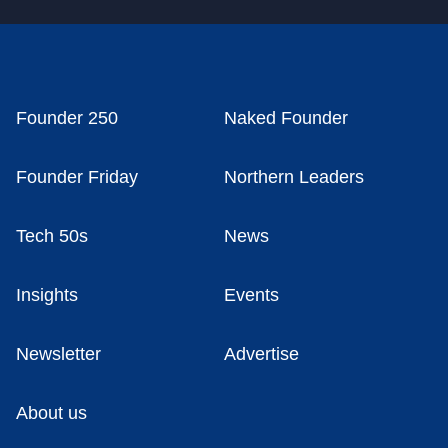
Founder 250
Naked Founder
Founder Friday
Northern Leaders
Tech 50s
News
Insights
Events
Newsletter
Advertise
About us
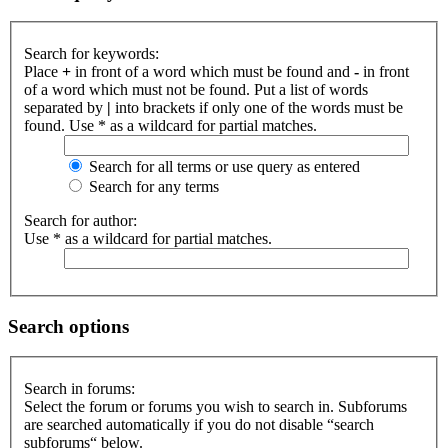
Search for keywords:
Place
+
in front of a word which must be found and
-
in front
of a word which must not be found. Put a list of words
separated by
|
into brackets if only one of the words must be
found. Use * as a wildcard for partial matches.
Search for all terms or use query as entered
Search for any terms
Search for author:
Use * as a wildcard for partial matches.
Search options
Search in forums:
Select the forum or forums you wish to search in. Subforums
are searched automatically if you do not disable “search
subforums“ below.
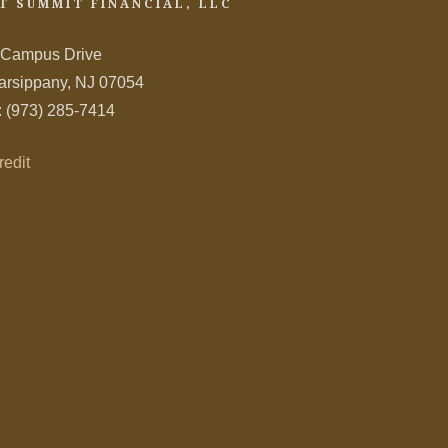
T SUMMIT FINANCIAL, LLC
 Campus Drive
arsippany, NJ 07054
: (973) 285-7414
redit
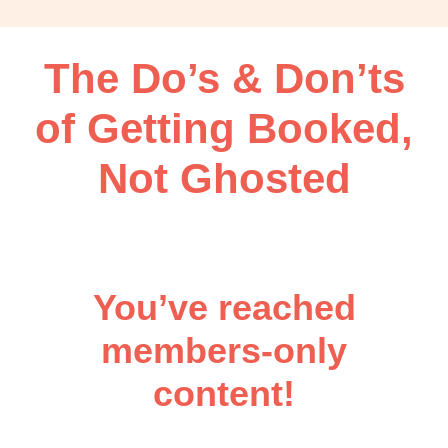
OBM
|
Grow
The Do’s & Don’ts
your
VA
of Getting Booked,
Business
Not Ghosted
You’ve reached
members-only
content!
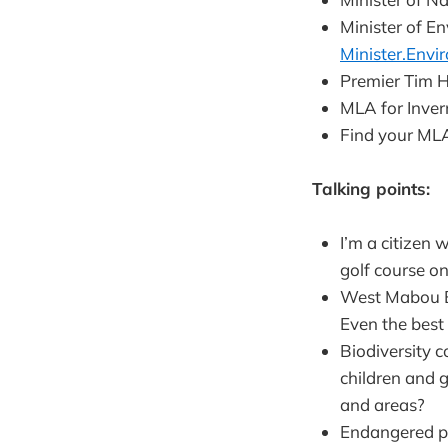
Minister of E
Minister.Env
Premier Tim 
MLA for Inve
Find your MLA
Talking points:
I’m a citizen
golf course on
West Mabou Be
Even the best
Biodiversity 
children and 
and areas?
Endangered pip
☆ ☆ ☆
• _The problem_: Rewrite the entries from the line containing "T SUMMIT FINANCIAL, LLC" through the end of the entries, replacing "Talking points" with "Key points" and changing nothing else. Leave the pictures out.

• _Output below_:
T SUMMIT FINANCIAL, LLC
 Campus Drive
arsippany, NJ 07054
: (973) 285-7414
redit
OBM
|
Grow
The Do’s & Don’ts
your
VA
of Getting Booked,
Business
Not Ghosted
You’ve reached
members-only
content!
Minister of E
Minister.Env
Premier Tim 
MLA for Inve
Find your MLA
Key points:
I’m a citizen
golf course on
West Mabou Be
Even the best
Biodiversity 
children and 
and areas?
Endangered pip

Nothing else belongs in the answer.